#### EXERCISE REQUIREMENTS
Please output each line of source text from all the rows below as a numbered list, leaving out blank lines.

(Saved entries)
----

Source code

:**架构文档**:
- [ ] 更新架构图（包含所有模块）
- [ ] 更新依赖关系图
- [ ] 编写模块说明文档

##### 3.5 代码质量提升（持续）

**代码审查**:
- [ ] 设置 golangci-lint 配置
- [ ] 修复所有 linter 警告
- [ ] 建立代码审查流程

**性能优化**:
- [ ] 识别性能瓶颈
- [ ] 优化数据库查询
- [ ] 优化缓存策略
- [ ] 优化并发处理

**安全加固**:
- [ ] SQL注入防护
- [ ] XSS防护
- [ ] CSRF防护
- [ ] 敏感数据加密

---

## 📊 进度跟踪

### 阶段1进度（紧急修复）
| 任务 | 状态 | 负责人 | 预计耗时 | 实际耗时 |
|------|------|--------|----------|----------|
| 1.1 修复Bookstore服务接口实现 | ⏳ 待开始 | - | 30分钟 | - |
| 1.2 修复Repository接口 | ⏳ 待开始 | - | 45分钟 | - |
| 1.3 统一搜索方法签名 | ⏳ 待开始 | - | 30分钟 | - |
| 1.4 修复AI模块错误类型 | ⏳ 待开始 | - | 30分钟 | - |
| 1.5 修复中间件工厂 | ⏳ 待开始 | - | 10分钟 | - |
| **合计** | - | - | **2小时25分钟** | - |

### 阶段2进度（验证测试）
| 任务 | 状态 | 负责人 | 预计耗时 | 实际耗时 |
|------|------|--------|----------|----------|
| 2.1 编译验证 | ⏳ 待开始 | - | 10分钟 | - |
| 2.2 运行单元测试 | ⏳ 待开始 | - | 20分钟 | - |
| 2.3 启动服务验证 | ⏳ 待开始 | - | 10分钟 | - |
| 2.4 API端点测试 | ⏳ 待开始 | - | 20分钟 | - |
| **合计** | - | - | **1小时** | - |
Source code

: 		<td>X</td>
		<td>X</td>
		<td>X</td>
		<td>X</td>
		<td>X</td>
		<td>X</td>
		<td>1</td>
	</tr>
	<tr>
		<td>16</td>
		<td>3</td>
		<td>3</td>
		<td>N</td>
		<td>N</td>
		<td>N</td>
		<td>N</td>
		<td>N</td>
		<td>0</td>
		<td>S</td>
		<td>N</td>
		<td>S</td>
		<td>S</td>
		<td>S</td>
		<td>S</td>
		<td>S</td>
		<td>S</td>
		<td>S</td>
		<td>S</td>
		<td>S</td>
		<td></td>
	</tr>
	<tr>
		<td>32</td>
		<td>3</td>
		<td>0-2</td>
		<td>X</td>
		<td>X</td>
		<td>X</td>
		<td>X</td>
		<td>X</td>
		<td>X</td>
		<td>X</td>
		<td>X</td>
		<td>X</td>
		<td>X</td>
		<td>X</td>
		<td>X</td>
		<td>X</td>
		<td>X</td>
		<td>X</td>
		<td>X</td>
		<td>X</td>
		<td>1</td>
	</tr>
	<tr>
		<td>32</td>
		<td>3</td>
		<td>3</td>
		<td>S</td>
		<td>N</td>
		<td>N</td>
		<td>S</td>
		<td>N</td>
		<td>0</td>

----

#### SOLVED PROBLEM
1. Source code
2. :**架构文档**:
3. - [ ] 更新架构图（包含所有模块）
4. - [ ] 更新依赖关系图
5. - [ ] 编写模块说明文档
6. ##### 3.5 代码质量提升（持续）
7. **代码审查**:
8. - [ ] 设置 golangci-lint 配置
9. - [ ] 修复所有 linter 警告
10. - [ ] 建立代码审查流程
11. **性能优化**:
12. - [ ] 识别性能瓶颈
13. - [ ] 优化数据库查询
14. - [ ] 优化缓存策略
15. - [ ] 优化并发处理
16. **安全加固**:
17. - [ ] SQL注入防护
18. - [ ] XSS防护
19. - [ ] CSRF防护
20. - [ ] 敏感数据加密
21. ---
22. ## 📊 进度跟踪
23. ### 阶段1进度（紧急修复）
24. | 任务 | 状态 | 负责人 | 预计耗时 | 实际耗时 |
25. |------|------|--------|----------|----------|
26. | 1.1 修复Bookstore服务接口实现 | ⏳ 待开始 | - | 30分钟 | - |
27. | 1.2 修复Repository接口 | ⏳ 待开始 | - | 45分钟 | - |
28. | 1.3 统一搜索方法签名 | ⏳ 待开始 | - | 30分钟 | - |
29. | 1.4 修复AI模块错误类型 | ⏳ 待开始 | - | 30分钟 | - |
30. | 1.5 修复中间件工厂 | ⏳ 待开始 | - | 10分钟 | - |
31. | **合计** | - | - | **2小时25分钟** | - |
32. ### 阶段2进度（验证测试）
33. | 任务 | 状态 | 负责人 | 预计耗时 | 实际耗时 |
34. |------|------|--------|----------|----------|
35. | 2.1 编译验证 | ⏳ 待开始 | - | 10分钟 | - |
36. | 2.2 运行单元测试 | ⏳ 待开始 | - | 20分钟 | - |
37. | 2.3 启动服务验证 | ⏳ 待开始 | - | 10分钟 | - |
38. | 2.4 API端点测试 | ⏳ 待开始 | - | 20分钟 | - |
39. | **合计** | - | - | **1小时** | - |
40. Source code
41. : 		<td>X</td>
42. 		<td>X</td>
43. 		<td>X</td>
44. 		<td>X</td>
45. 		<td>X</td>
46. 		<td>X</td>
47. 		<td>1</td>
48. 	</tr>
49. 	<tr>
50. 		<td>16</td>
51. 		<td>3</td>
52. 		<td>3</td>
53. 		<td>N</td>
54. 		<td>N</td>
55. 		<td>N</td>
56. 		<td>N</td>
57. 		<td>N</td>
58. 		<td>0</td>
59. 		<td>S</td>
60. 		<td>N</td>
61. 		<td>S</td>
62. 		<td>S</td>
63. 		<td>S</td>
64. 		<td>S</td>
65. 		<td>S</td>
66. 		<td>S</td>
67. 		<td>S</td>
68. 		<td>S</td>
69. 		<td>S</td>
70. 		<td></td>
71. 	</tr>
72. 	<tr>
73. 		<td>32</td>
74. 		<td>3</td>
75. 		<td>0-2</td>
76. 		<td>X</td>
77. 		<td>X</td>
78. 		<td>X</td>
79. 		<td>X</td>
80. 		<td>X</td>
81. 		<td>X</td>
82. 		<td>X</td>
83. 		<td>X</td>
84. 		<td>X</td>
85. 		<td>X</td>
86. 		<td>X</td>
87. 		<td>X</td>
88. 		<td>X</td>
89. 		<td>X</td>
90. 		<td>X</td>
91. 		<td>X</td>
92. 		<td>X</td>
93. 		<td>1</td>
94. 	</tr>
95. 	<tr>
96. 		<td>32</td>
97. 		<td>3</td>
98. 		<td>3</td>
99. 		<td>S</td>
100. 		<td>N</td>
101. 		<td>N</td>
102. 		<td>S</td>
103. 		<td>N</td>
104. 		<td>0</td>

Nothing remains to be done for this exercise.